• [Provided data]:
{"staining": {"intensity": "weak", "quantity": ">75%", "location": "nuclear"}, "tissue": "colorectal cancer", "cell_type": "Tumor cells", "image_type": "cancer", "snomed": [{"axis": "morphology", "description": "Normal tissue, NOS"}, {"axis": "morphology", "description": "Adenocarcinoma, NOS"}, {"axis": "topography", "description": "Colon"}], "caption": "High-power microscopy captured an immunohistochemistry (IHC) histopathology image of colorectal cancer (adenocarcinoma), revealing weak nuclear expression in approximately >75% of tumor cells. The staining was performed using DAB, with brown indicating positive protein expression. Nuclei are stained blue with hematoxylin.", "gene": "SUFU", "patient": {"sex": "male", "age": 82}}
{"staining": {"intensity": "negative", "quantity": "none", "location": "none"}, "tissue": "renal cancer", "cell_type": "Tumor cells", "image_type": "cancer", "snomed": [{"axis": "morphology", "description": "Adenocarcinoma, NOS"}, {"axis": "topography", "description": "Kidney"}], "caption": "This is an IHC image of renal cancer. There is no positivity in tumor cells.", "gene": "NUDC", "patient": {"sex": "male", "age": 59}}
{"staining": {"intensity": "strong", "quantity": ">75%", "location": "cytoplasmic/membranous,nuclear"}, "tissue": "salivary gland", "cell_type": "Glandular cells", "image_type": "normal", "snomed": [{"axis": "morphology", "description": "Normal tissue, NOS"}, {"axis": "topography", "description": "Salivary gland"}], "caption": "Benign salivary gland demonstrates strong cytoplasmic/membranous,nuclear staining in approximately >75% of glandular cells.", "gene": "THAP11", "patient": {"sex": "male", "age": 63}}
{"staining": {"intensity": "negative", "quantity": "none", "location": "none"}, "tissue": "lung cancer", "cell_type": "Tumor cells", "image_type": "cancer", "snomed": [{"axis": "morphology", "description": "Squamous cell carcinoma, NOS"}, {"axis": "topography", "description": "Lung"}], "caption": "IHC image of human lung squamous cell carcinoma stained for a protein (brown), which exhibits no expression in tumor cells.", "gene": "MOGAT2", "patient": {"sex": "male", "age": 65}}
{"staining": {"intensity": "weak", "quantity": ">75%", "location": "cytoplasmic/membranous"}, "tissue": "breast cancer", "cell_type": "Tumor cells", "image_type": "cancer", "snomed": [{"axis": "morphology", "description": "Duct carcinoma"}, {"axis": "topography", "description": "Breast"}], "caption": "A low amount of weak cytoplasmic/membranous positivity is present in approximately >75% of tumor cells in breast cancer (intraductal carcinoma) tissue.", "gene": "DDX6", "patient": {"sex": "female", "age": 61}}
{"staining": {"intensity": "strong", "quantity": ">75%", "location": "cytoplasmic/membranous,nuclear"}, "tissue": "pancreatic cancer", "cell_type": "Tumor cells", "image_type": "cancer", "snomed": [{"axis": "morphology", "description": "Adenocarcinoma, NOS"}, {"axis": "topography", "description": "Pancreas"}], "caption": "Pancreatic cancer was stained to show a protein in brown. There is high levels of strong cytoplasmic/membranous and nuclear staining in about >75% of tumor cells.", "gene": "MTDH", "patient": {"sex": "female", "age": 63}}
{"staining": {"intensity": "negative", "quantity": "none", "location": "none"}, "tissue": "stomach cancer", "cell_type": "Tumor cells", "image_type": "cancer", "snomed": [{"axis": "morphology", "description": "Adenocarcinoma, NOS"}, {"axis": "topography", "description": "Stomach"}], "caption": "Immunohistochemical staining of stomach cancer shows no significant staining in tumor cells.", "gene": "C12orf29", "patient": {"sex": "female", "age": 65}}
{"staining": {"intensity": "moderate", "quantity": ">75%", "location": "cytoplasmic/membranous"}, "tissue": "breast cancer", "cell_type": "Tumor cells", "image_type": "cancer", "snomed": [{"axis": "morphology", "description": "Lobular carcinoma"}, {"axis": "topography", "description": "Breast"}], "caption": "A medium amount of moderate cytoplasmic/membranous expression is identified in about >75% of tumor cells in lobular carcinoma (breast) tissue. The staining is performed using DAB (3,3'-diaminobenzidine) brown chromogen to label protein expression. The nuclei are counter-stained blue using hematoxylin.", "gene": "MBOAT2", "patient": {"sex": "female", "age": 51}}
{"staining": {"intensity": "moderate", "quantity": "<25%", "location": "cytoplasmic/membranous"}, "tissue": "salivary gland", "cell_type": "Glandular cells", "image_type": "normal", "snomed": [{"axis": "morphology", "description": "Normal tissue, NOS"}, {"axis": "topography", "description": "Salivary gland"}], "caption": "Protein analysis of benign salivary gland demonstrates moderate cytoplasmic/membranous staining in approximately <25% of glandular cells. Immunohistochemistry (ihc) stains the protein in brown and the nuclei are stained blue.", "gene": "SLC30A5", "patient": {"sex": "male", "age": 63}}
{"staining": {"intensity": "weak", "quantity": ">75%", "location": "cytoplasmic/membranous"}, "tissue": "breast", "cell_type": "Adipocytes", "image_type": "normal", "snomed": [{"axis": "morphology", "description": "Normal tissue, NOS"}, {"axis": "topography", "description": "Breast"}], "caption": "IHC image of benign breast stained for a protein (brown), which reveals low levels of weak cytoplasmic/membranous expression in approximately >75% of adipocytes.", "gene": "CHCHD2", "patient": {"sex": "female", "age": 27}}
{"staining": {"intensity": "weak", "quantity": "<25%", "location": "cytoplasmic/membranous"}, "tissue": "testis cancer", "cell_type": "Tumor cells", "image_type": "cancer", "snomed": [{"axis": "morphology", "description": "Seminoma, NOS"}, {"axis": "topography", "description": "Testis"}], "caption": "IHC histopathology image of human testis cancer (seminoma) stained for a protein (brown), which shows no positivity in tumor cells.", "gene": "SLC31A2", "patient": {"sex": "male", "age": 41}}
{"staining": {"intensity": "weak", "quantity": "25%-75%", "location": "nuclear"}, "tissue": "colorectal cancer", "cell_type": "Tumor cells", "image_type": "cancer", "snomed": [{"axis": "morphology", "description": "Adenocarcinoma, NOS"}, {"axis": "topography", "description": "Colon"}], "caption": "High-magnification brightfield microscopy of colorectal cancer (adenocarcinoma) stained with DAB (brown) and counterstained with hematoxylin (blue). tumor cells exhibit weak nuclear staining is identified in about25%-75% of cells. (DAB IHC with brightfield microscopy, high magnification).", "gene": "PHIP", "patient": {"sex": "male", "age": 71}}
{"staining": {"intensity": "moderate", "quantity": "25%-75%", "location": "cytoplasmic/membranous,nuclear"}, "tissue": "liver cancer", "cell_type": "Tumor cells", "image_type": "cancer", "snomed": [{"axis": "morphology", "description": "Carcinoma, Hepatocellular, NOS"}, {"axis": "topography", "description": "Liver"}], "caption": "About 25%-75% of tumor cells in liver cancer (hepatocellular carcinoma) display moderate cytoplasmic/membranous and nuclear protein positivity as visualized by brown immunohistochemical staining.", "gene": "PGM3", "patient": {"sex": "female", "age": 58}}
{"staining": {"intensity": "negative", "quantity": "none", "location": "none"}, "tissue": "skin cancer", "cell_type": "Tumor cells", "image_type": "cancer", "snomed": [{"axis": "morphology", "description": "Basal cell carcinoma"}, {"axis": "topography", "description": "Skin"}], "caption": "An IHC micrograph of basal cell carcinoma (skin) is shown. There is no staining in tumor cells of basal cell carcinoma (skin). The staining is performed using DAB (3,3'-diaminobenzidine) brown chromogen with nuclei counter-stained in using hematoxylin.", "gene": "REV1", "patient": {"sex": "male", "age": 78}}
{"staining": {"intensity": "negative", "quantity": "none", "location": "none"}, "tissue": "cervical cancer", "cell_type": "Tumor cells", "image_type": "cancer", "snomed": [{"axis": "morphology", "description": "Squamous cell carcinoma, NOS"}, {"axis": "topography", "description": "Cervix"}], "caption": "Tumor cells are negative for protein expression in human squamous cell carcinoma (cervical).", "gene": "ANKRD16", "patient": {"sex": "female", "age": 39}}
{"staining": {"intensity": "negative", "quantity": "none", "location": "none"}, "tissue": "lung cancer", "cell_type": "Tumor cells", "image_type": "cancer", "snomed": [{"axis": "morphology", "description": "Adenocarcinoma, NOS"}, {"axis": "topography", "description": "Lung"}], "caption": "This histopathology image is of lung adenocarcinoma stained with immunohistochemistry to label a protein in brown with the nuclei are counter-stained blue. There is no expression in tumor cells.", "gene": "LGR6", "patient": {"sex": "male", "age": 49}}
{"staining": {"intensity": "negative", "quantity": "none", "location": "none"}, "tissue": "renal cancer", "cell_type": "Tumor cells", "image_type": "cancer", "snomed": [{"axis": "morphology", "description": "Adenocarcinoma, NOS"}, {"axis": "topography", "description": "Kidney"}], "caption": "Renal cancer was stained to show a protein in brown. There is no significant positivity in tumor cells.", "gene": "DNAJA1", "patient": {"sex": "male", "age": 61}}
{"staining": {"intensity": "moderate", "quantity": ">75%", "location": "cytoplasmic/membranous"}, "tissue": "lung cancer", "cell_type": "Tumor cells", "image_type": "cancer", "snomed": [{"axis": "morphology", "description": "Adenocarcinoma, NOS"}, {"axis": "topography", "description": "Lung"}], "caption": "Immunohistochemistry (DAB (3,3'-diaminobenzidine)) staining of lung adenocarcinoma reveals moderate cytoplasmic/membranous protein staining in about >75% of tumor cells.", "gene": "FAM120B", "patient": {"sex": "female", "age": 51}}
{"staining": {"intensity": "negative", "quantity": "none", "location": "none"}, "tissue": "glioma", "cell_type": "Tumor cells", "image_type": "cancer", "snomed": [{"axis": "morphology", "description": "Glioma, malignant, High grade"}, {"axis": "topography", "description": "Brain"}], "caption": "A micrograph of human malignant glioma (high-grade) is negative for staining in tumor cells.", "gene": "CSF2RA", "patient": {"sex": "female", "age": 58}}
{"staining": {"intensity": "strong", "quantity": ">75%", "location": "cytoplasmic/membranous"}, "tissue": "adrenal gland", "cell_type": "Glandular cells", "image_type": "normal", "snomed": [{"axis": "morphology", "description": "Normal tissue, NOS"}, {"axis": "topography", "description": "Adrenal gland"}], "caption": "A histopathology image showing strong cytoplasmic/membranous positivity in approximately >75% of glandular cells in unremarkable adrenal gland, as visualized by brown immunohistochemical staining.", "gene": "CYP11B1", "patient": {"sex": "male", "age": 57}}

• [Exercise instructions]: What are the lines above, starting at the one with "an IHC image" and ending at the one with "gland demonstrates strong"? Give them again exactly, and only them.

• [Answer below]:
{"staining": {"intensity": "negative", "quantity": "none", "location": "none"}, "tissue": "renal cancer", "cell_type": "Tumor cells", "image_type": "cancer", "snomed": [{"axis": "morphology", "description": "Adenocarcinoma, NOS"}, {"axis": "topography", "description": "Kidney"}], "caption": "This is an IHC image of renal cancer. There is no positivity in tumor cells.", "gene": "NUDC", "patient": {"sex": "male", "age": 59}}
{"staining": {"intensity": "strong", "quantity": ">75%", "location": "cytoplasmic/membranous,nuclear"}, "tissue": "salivary gland", "cell_type": "Glandular cells", "image_type": "normal", "snomed": [{"axis": "morphology", "description": "Normal tissue, NOS"}, {"axis": "topography", "description": "Salivary gland"}], "caption": "Benign salivary gland demonstrates strong cytoplasmic/membranous,nuclear staining in approximately >75% of glandular cells.", "gene": "THAP11", "patient": {"sex": "male", "age": 63}}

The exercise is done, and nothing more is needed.